Predicts Over/Under and Score Difference on Daily NBA Matchups
The average points scored per team in a game is 112 in the season 2020-2021 and that makes the total 224 points. The over/under threshold ranges from 200 to 240 in different matchups and I'm curious to find out if the variaton/uncertainty is indeed +- 20 points. In sports betting, the score difference is often broken down into intervals of 5 points and I'm also curious if I can limit the score difference down to a few brackets with little uncertainty.
In the 2020 season due to COVID-19, many teams play against each other back to back with a rest day in between to decrease travelling. It occurred to me that the second game outcome can be heavily related to the first game which they played just 2 days ago. I was only taking in games within 7 days of each other, and later had no such limit because I was using a random forest that can take care of that limit for me and the results were a little better with no limit on the number of days in between.
GetData: Get NBA game data from 1983 to 2019 and the play-by-play data for each game, clean them up to the training data format, and save them to a local Postgres database.
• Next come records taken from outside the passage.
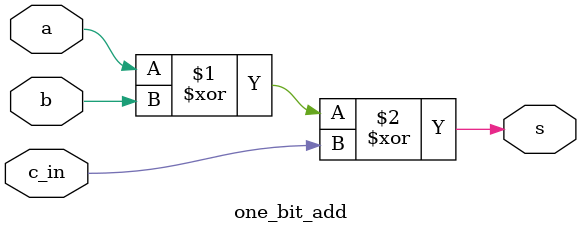
<source format=v>
module one_bit_add(a, b, c_in, s);
    input a, b, c_in;
    output s;
    
    xor sum(s, a, b, c_in);
endmodule
</source>
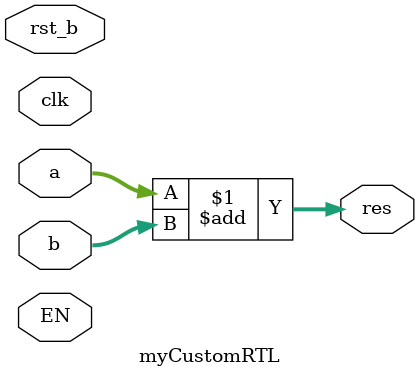
<source format=v>
module myCustomRTL(
    input [31:0] a,
    input [31:0] b,
    input EN, clk, rst_b,
    output /*reg*/ [31:0] res
);
    assign res = a + b;
    /*
    always @(posedge clk or negedge rst_b) begin
        if (!rst_b) res <= 0;
        else res <= a + b;
    end
    */
endmodule

</source>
Models: Implement clustering on play-by-play data to generate features and model the score total and difference given the first game outcomes. Webscrape the game schedule for tomorrow from MSN at https://www.msn.com/en-us/sports/nba/schedule, make predictions, and email to myself.
UpdateGames: A script to be run daily to update the local database by getting the game and play-by-play data today, converting them to training data format, and adding them to the local database.
- Time series analysis and clustering on time series data
- Mean Absolute Error 9 points for score difference and 14 for total score. If our prediction is 14 points higher than the over/under threshold, we can confidently go with Over and vice versa.
- Add in more variables to capture recent performance.